# Tips on pouring emulsion without bubbles?



## earwicker7 (Oct 27, 2014)

My emulsion has been mixed for over a week now, so all of the bubbles from the initial mixing have gone away. Nevertheless, I still am getting bubbles when I pour my emulsion. It doesn't seem to matter how gently I pour it, by the time it is in the scoop, there are twenty plus bubbles of varying size on the surface.

Am I doing something wrong, or is this just normal?


----------



## basement_kid (Dec 9, 2007)

I use photopolymer emulsion, specifically ulano qtx. You don't need to stir it, and you don't need to mix in diazo. It arrives in the mail and you can use it straight out of the bucket without stiring ever. It has a shelf life in the bucket over a year. Exposes fast. No bubbles to deal with.
Now for your issue, I'm going to suggest that you ignore the bubbles. The fear is maybe the bubbles will make pinholes appear in your screen once dried. Coat first from print side. Then take your coater and without applying more emulsion scrape it once more to remove excess emulsion then go to your squeegee side and coat once then scrape once. If their were bubbles, I'd wager they would be gone and filled when you wrapped the excess upwards.


----------



## Ripcord (Sep 2, 2006)

Whenever I buy a new gallon of emulsion I mix it and use it right away and don't have any problem with bubbles... Even if you see a few bubbles in the coater, several coating strokes (I use two on each side) should result in a bubble free coating. Instead of pouring it, try using a rubber cake spatula to scoop it from the bucket and put it in your coater.

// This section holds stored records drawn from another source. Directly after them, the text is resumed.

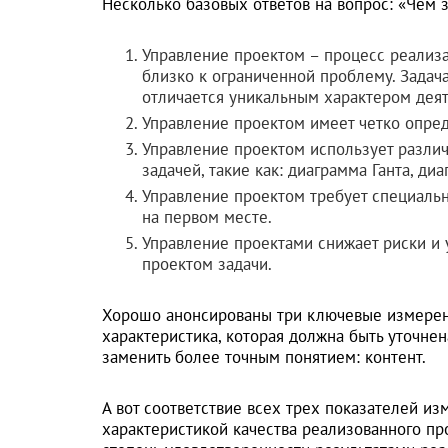
Несколько базовых ответов на вопрос: «Чем
Управление проектом – процесс реализа
близко к ограниченной проблему. Задача
отличается уникальным характером деят
Управление проектом имеет четко опред
Управление проектом использует разли
задачей, такие как: диаграмма Ганта, ди
Управление проектом требует специаль
на первом месте.
Управление проектами снижает риски и
проектом задачи.
Хорошо анонсированы три ключевые измерения
характеристика, которая должна быть уточне
заменить более точным понятием: контент.
А вот соответствие всех трех показателей из
характеристикой качества реализованного про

The spatula is also handy for getting all the emulsion out of the coater and back into the bucket.


----------



## micleross (Mar 25, 2014)

*I had this same issue for a while ....... 

I use a 1 and 1 coating method 

When applying emulsion to the screen make sure you use a decent amount of pressure to the screen and coat at a nice medium to slow pace. The bubbles will not transfer to the screen.*


----------